遊技機A1からA12,B1からB7,C1からC5のいずれかにおいて、前記遊技機はパチンコ遊技機であることを特徴とする遊技機D2。中でも、パチンコ遊技機の基本構成としては操作ハンドルを備え、その操作ハンドルの操作に応じて球を所定の遊技領域へ発射し、球が遊技領域内の所定の位置に配設された作動口に入賞(又は作動口を通過)することを必要条件として、表示手段において動的表示されている識別情報が所定時間後に確定停止されるものが挙げられる。また、特別遊技状態の発生時には、遊技領域内の所定の位置に配設された可変入賞装置(特定入賞口)が所定の態様で開放されて球を入賞可能とし、その入賞個数に応じた有価価値(景品球のみならず、磁気カードへ書き込まれるデータ等も含む)が付与されるものが挙げられる。
遊技機A1からA12,B1からB7,C1からC5のいずれかにおいて、前記遊技機はパチンコ遊技機とスロットマシンとを融合させたものであることを特徴とする遊技機D3。

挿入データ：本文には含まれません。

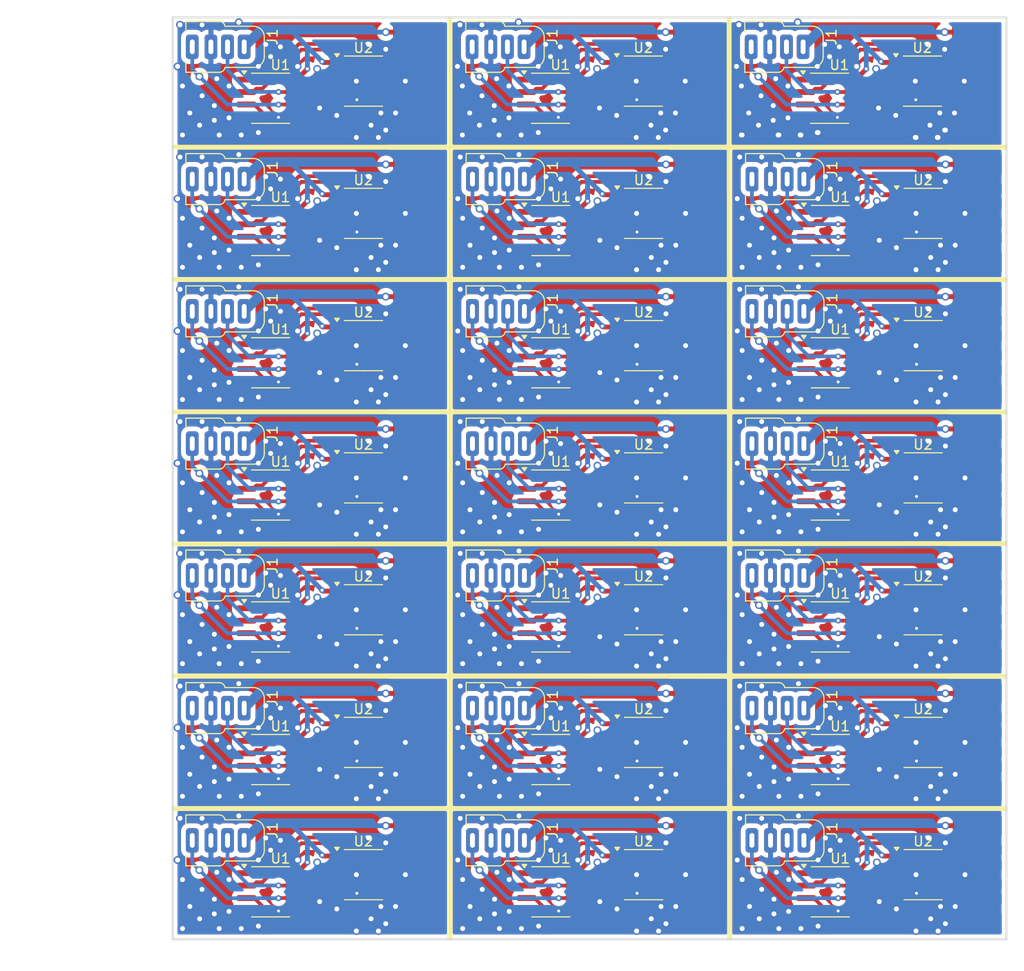
<source format=kicad_pcb>
(kicad_pcb
	(version 20240108)
	(generator "pcbnew")
	(generator_version "8.0")
	(general
		(thickness 0.8)
		(legacy_teardrops no)
	)
	(paper "A4")
	(layers
		(0 "F.Cu" signal)
		(31 "B.Cu" signal)
		(32 "B.Adhes" user "B.Adhesive")
		(33 "F.Adhes" user "F.Adhesive")
		(34 "B.Paste" user)
		(35 "F.Paste" user)
		(36 "B.SilkS" user "B.Silkscreen")
		(37 "F.SilkS" user "F.Silkscreen")
		(38 "B.Mask" user)
		(39 "F.Mask" user)
		(40 "Dwgs.User" user "User.Drawings")
		(41 "Cmts.User" user "User.Comments")
		(42 "Eco1.User" user "User.Eco1")
		(43 "Eco2.User" user "User.Eco2")
		(44 "Edge.Cuts" user)
		(45 "Margin" user)
		(46 "B.CrtYd" user "B.Courtyard")
		(47 "F.CrtYd" user "F.Courtyard")
		(48 "B.Fab" user)
		(49 "F.Fab" user)
		(50 "User.1" user)
		(51 "User.2" user)
		(52 "User.3" user)
		(53 "User.4" user)
		(54 "User.5" user)
		(55 "User.6" user)
		(56 "User.7" user)
		(57 "User.8" user)
		(58 "User.9" user)
	)
	(setup
		(stackup
			(layer "F.SilkS"
				(type "Top Silk Screen")
			)
			(layer "F.Paste"
				(type "Top Solder Paste")
			)
			(layer "F.Mask"
				(type "Top Solder Mask")
				(thickness 0.01)
			)
			(layer "F.Cu"
				(type "copper")
				(thickness 0.035)
			)
			(layer "dielectric 1"
				(type "core")
				(thickness 0.71)
				(material "FR4")
				(epsilon_r 4.5)
				(loss_tangent 0.02)
			)
			(layer "B.Cu"
				(type "copper")
				(thickness 0.035)
			)
			(layer "B.Mask"
				(type "Bottom Solder Mask")
				(thickness 0.01)
			)
			(layer "B.Paste"
				(type "Bottom Solder Paste")
			)
			(layer "B.SilkS"
				(type "Bottom Silk Screen")
			)
			(copper_finish "None")
			(dielectric_constraints yes)
		)
		(pad_to_mask_clearance 0)
		(allow_soldermask_bridges_in_footprints no)
		(pcbplotparams
			(layerselection 0x00010fc_ffffffff)
			(plot_on_all_layers_selection 0x0000000_00000000)
			(disableapertmacros no)
			(usegerberextensions no)
			(usegerberattributes yes)
			(usegerberadvancedattributes yes)
			(creategerberjobfile yes)
			(dashed_line_dash_ratio 12.000000)
			(dashed_line_gap_ratio 3.000000)
			(svgprecision 4)
			(plotframeref no)
			(viasonmask no)
			(mode 1)
			(useauxorigin no)
			(hpglpennumber 1)
			(hpglpenspeed 20)
			(hpglpendiameter 15.000000)
			(pdf_front_fp_property_popups yes)
			(pdf_back_fp_property_popups yes)
			(dxfpolygonmode yes)
			(dxfimperialunits yes)
			(dxfusepcbnewfont yes)
			(psnegative no)
			(psa4output no)
			(plotreference yes)
			(plotvalue yes)
			(plotfptext yes)
			(plotinvisibletext no)
			(sketchpadsonfab no)
			(subtractmaskfromsilk no)
			(outputformat 1)
			(mirror no)
			(drillshape 1)
			(scaleselection 1)
			(outputdirectory "")
		)
	)
	(net 0 "")
	(net 1 "/DATA-")
	(net 2 "+3.3V")
	(net 3 "/DATA+")
	(net 4 "/DATA1")
	(net 5 "GND")
	(net 6 "/CLOCK-")
	(net 7 "/CLOCK+")
	(net 8 "/CLOCK1")
	(footprint "Qwertek:SMD-5mm_2mm" (layer "F.Cu") (at 171.025 136.44))
	(footprint "Connector_Audio:Plug_3.5mm_CUI_SP-3541" (layer "F.Cu") (at 148.025 114.44 90))
	(footprint "Connector_Audio:Plug_3.5mm_CUI_SP-3541" (layer "F.Cu") (at 119.425 73.94 90))
	(footprint "Package_SO:SOIC-8_3.9x4.9mm_P1.27mm" (layer "F.Cu") (at 165.5 90.94))
	(footprint "Qwertek:SMD-5mm_2mm" (layer "F.Cu") (at 142.425 72.44))
	(footprint "Package_SO:SOIC-8_3.9x4.9mm_P1.27mm" (layer "F.Cu") (at 194.025 104.4))
	(footprint "Qwertek:Twisted Pair Single" (layer "F.Cu") (at 200.55 119.65875))
	(footprint "Qwertek:Twisted Pair Single" (layer "F.Cu") (at 172.025 102.61875))
	(footprint "Qwertek:SMD-5mm_2mm" (layer "F.Cu") (at 142.425 109.4))
	(footprint "Package_SO:SOIC-8_3.9x4.9mm_P1.27mm" (layer "F.Cu") (at 156.025 106.15))
	(footprint "Qwertek:SMD-5mm_2mm" (layer "F.Cu") (at 171.025 122.94))
	(footprint "Qwertek:Twisted Pair Single" (layer "F.Cu") (at 143.425 129.65875))
	(footprint "Qwertek:Twisted Pair Single" (layer "F.Cu") (at 200.55 102.61875))
	(footprint "Qwertek:SMD-5mm_2mm" (layer "F.Cu") (at 171.025 72.44))
	(footprint "Qwertek:SMD-5mm_2mm" (layer "F.Cu") (at 199.55 72.44))
	(footprint "Package_SO:SOIC-8_3.9x4.9mm_P1.27mm" (layer "F.Cu") (at 127.425 106.15))
	(footprint "Connector_Audio:Plug_3.5mm_CUI_SP-3541" (layer "F.Cu") (at 119.425 87.44 90))
	(footprint "Qwertek:SMD-5mm_2mm" (layer "F.Cu") (at 170.9925 55.44))
	(footprint "Qwertek:Twisted Pair Single" (layer "F.Cu") (at 143.425 75.65875))
	(footprint "Connector_Audio:Plug_3.5mm_CUI_SP-3541" (layer "F.Cu") (at 119.425 60.44 90))
	(footprint "Qwertek:Twisted Pair Single" (layer "F.Cu") (at 172.025 133.15875))
	(footprint "Qwertek:SMD-5mm_2mm" (layer "F.Cu") (at 199.55 112.94))
	(footprint "Connector_Audio:Plug_3.5mm_CUI_SP-3541" (layer "F.Cu") (at 119.425 127.94 90))
	(footprint "Qwertek:Twisted Pair Single" (layer "F.Cu") (at 143.425 89.15875))
	(footprint "Qwertek:SMD-5mm_2mm" (layer "F.Cu") (at 142.425 58.94))
	(footprint "Package_SO:SOIC-8_3.9x4.9mm_P1.27mm" (layer "F.Cu") (at 156.025 65.69))
	(footprint "Qwertek:Twisted Pair Single" (layer "F.Cu") (at 200.55 75.65875))
	(footprint "Package_SO:SOIC-8_3.9x4.9mm_P1.27mm" (layer "F.Cu") (at 184.475 52.19))
	(footprint "Qwertek:Twisted Pair Single" (layer "F.Cu") (at 143.425 65.65875))
	(footprint "Package_SO:SOIC-8_3.9x4.9mm_P1.27mm" (layer "F.Cu") (at 184.55 65.69))
	(footprint "Qwertek:SMD-5mm_2mm" (layer "F.Cu") (at 171.025 68.94))
	(footprint "Package_SO:SOIC-8_3.9x4.9mm_P1.27mm" (layer "F.Cu") (at 165.5 131.44))
	(footprint "Qwertek:Twisted Pair Single" (layer "F.Cu") (at 200.55 62.15875))
	(footprint "Qwertek:Twisted Pair Single" (layer "F.Cu") (at 172.025 129.65875))
	(footprint "Qwertek:Twisted Pair Single" (layer "F.Cu") (at 143.425 79.15875))
	(footprint "Qwertek:SMD-5mm_2mm" (layer "F.Cu") (at 171.025 82.44))
	(footprint "Connector_Audio:Plug_3.5mm_CUI_SP-3541" (layer "F.Cu") (at 148.025 127.94 90))
	(footprint "Qwertek:Twisted Pair Single" (layer "F.Cu") (at 200.475 52.15875))
	(footprint "Qwertek:Twisted Pair Single" (layer "F.Cu") (at 200.55 92.65875))
	(footprint "Qwertek:Twisted Pair Single" (layer "F.Cu") (at 143.425 116.15875))
	(footprint "Qwertek:SMD-5mm_2mm"
		(layer "F.Cu")
		(uuid 
... [1721374 chars truncated]
</source>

中でも、融合させた遊技機の基本構成としては、「複数の識別情報からなる識別情報列を動的表示した後に識別情報を確定表示する可変表示手段を備え、始動用操作手段(例えば操作レバー)の操作に起因して識別情報の変動が開始され、停止用操作手段(例えばストップボタン)の操作に起因して、或いは、所定時間経過することにより、識別情報の動的表示が停止され、その停止時の確定識別情報が特定識別情報であることを必要条件として、遊技者に有利な特別遊技状態を発生させる特別遊技状態発生手段とを備え、遊技媒体として球を使用すると共に、前記識別情報の動的表示の開始に際しては所定数の球を必要とし、特別遊技状態の発生に際しては多くの球が払い出されるように構成されている遊技機」となる。
<その他>
<手段>
技術的思想1記載の遊技機は、ベース部材に支持され側面にギア歯が刻設されると共に互いに歯合される第1ギア部材および第2ギア部材を備え、少なくとも前記第1ギア部材は回転ギアから形成され、前記第2ギア部材は、前記ギア歯の側面に覆設される板状部を備え、その板状部が、前記第1ギア部材の回転軸方向視において前記第1ギア部材の前記ギア歯であって前記第2ギア部材と歯合している前記ギア歯に重なり可能に形成される遊技機であって、前記板状部は、前記第2ギア部材のギア歯の歯先側から歯底側へえぐられて形成される切り欠き部を備え、前記切り欠き部と前記第1ギア部材とが所定位置に配置されることで、少なくとも前記第1ギア部材と前記板状部とが前記第1ギア部材の回転軸方向視で間隔を空けて視認される特定位相位置を形成可能である。
技術的思想2記載の遊技機は、技術的思想1記載の遊技機において、前記切り欠き部は、前記第2ギア部材の歯先側において、その第2ギア部材の前記ギア歯の連設方向に沿った形成幅が、前記第2ギア部材の歯先を連ねた外形と前記第1ギア部材の歯先円とが交差する点間の前記第2ギア部材の前記ギア歯の連設方向に沿った距離と、同等か若干大きく設定される。
技術的思想3記載の遊技機は、技術的思想1又は2に記載の遊技機において、前記切り欠き部は、前記第1ギア部材と同軸に形成される円であってその第1ギア部材の歯先円より若干大きな直径に形成される円を、前記第1ギア部材の回転軸方向から前記板状部に投影した場合に重なる形状で形成される。
<効果>
技術的思想1記載の遊技機によれば、遊技機のメンテナンス性を良好にすることができる。
技術的思想2記載の遊技機によれば、技術的思想1記載の遊技機の奏する効果に加え、切り欠き部が駆動時のギアに及ぼす影響を最小限とすることができる。
技術的思想3記載の遊技機によれば、技術的思想1又は2に記載の遊技機の奏する効果に加え、板状部の剛性を確保することができる。